Rockland County Executive Ed Day has ended the countywide state of emergency related to the measles outbreak.
“One hundred twenty-two days ago, I stood in this same room, with health officials, business leaders, law enforcement and many of you to declare a state of emergency in Rockland County,” Day said during a press conference. “On that day in March, we had 153 confirmed cases of measles. Today we have 283. The state of emergency has ended, but our outbreak is not yet over.”

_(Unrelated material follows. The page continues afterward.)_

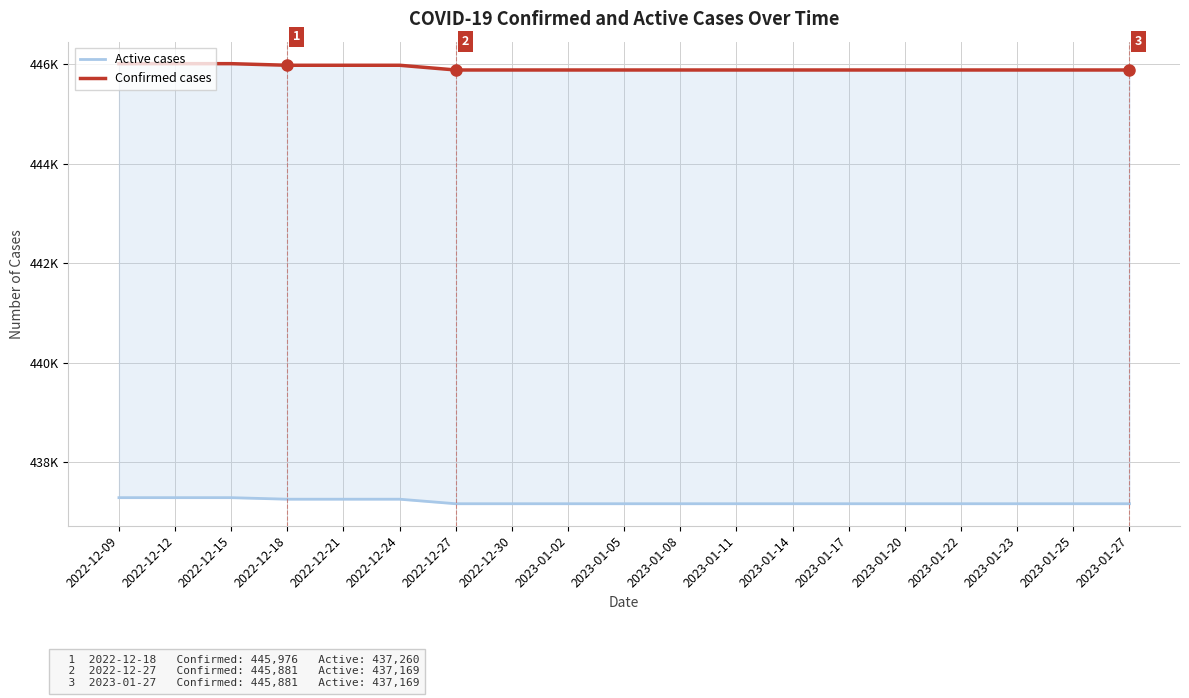

What are all the series names shown in the legend?

Active cases, Confirmed cases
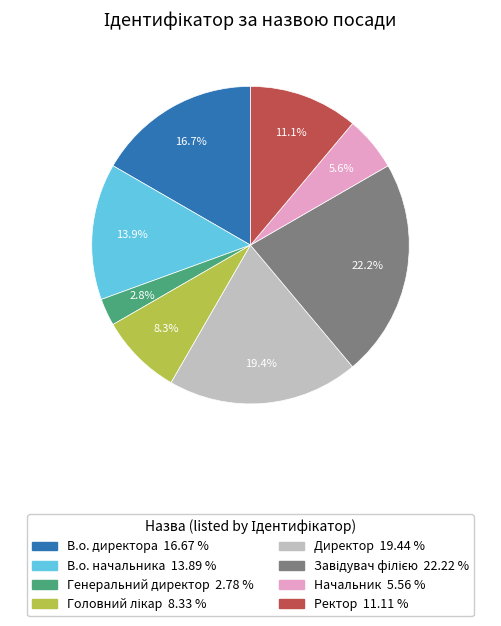

To the nearest percent, what is the difference between the В.о. директора and В.о. начальника slice percentages?

3%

Day noted that confirmed measles cases have been in decline over the past three months, from a peak of 45 cases in April to seven cases to date in July. At the same time, MMR vaccinations have increased by 52.5% since the original state of emergency declaration on March 26.
The measles outbreak created disruptions at businesses across Rockland County that were identified as exposure sites for the transmittable virus. Earlier this month, the New York chapter of the American Camping Association filed a lawsuit against the Rockland County Department of Health, Commissioner of Health Patricia S. Ruppert and five members of the board of health that challenged the constitutionality of June 24 orders requiring camps provide medical information on summer campers and staff as part of emergency orders to combat measles. In May, Day visited the Turtleboo indoor children’s entertainment center in Spring Valley to show support to its owner, Shimon Singer, after he became the subject of threatening telephone calls from anti-vaccination advocates following a CNN interview where he said he would vaccinate his infant daughter.
And while the state of emergency is lifted, the health department said it would continue to issue commissioner’s orders requiring isolation for those exposed to measles.